Excellent Center for Drug Discovery (ECDD), Faculty of Science, Mahidol University, Bangkok, Thailand.
Mahidol Vivax Research Unit, Faculty of Tropical Medicine, Mahidol University, Bangkok, Thailand.
Malar J. 2018 Jan 25;17(1):50. doi: 10.1186/s12936-018-2198-4.
Eradication of malaria is difficult because of the ability of hypnozoite, the dormant liver-stage form of Plasmodium vivax, to cause relapse in patients. Research efforts to better understand the biology of P. vivax hypnozoite and design relapse prevention strategies have been hampered by the lack of a robust and reliable model for in vitro culture of liver-stage parasites. Although the HC-04 hepatoma cell line is used for culturing liver-stage forms of Plasmodium, these cells proliferate unrestrictedly and detach from the culture dish after several days, which limits their usefulness in a long-term hypnozoite assay.
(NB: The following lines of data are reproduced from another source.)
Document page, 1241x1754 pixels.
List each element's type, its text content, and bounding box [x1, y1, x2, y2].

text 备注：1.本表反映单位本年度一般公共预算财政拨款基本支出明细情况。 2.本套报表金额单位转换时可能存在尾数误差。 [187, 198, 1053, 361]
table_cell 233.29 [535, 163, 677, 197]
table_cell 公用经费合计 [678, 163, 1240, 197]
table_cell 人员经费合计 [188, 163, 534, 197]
A novel immortalized hepatocyte-like cell line (imHC) was evaluated for the capability to support P. vivax sporozoite infection. First, expression of basic hepatocyte markers and all major malaria sporozoite-associated host receptors in imHC was investigated. Next, in vitro hepatocyte infectivity and intracellular development of sporozoites in imHC were determined using an indirect immunofluorescence assay. Cytochrome P450 isotype activity was also measured to determine the ability of imHC to metabolize drugs. Finally, the anti-liver-stage agent primaquine was used to test this model for a drug sensitivity assay.
imHCs maintained major hepatic functions and expressed the essential factors CD81, SR-BI and EphA2, which are required for host entry and development of the parasite in the liver. imHCs could be maintained long-term in a monolayer without overgrowth and thus served as a good, supportive substrate for the invasion and growth of P. vivax liver stages, including hypnozoites. The observed high drug metabolism activity and potent responses in liver-stage parasites to primaquine highlight the potential use of this imHC model for antimalarial drug screening.
imHCs, which maintain a hepatocyte phenotype and drug-metabolizing enzyme expression, constitute an alternative host for in vitro Plasmodium liver-stage studies, particularly those addressing the biology of P. vivax hypnozoite. They potentially offer a novel, robust model for screening drugs against liver-stage parasites.
由于间日疟原虫休眠的肝脏期(hypnozoite)能够导致患者复发,因此疟疾的根除较为困难。为了更好地了解间日疟原虫休眠期的生物学特性并设计预防复发的策略,研究人员付出了诸多努力,但由于缺乏一种可靠的体外培养肝脏期寄生虫的模型,这些努力受到了阻碍。虽然 HC-04 肝癌细胞系被用于培养肝脏期疟原虫,但这些细胞会不受限制地增殖,并在几天后从培养皿中脱落,这限制了它们在长期休眠期检测中的应用。
评估了一种新型永生化肝样细胞系(imHC)支持间日疟原虫孢子感染的能力。首先,检测了 imHC 中基本肝细胞标志物和所有主要疟原虫孢子相关宿主受体的表达情况。接下来,通过间接免疫荧光法检测了 imHC 中的体外肝细胞感染性和孢子的细胞内发育情况。还测量了细胞色素 P450 同工酶的活性,以确定 imHC 代谢药物的能力。最后,使用抗肝脏期药物伯氨喹来测试该模型的药物敏感性。
imHCs 维持着主要的肝脏功能,并表达了 CD81、SR-BI 和 EphA2 等必需因子,这些因子是寄生虫在肝脏中入侵和发育所必需的。imHCs 可以在单层中长期维持,不会过度生长,因此是支持间日疟原虫肝脏期,包括休眠期的入侵和生长的良好基质。观察到的高药物代谢活性以及肝脏期寄生虫对伯氨喹的强烈反应突出了该 imHC 模型在抗疟药物筛选中的潜在用途。
imHCs 保持着肝细胞表型和药物代谢酶的表达,是体外疟原虫肝脏期研究的替代宿主,特别是针对间日疟原虫休眠期生物学的研究。它们可能为筛选针对肝脏期寄生虫的药物提供一种新颖、强大的模型。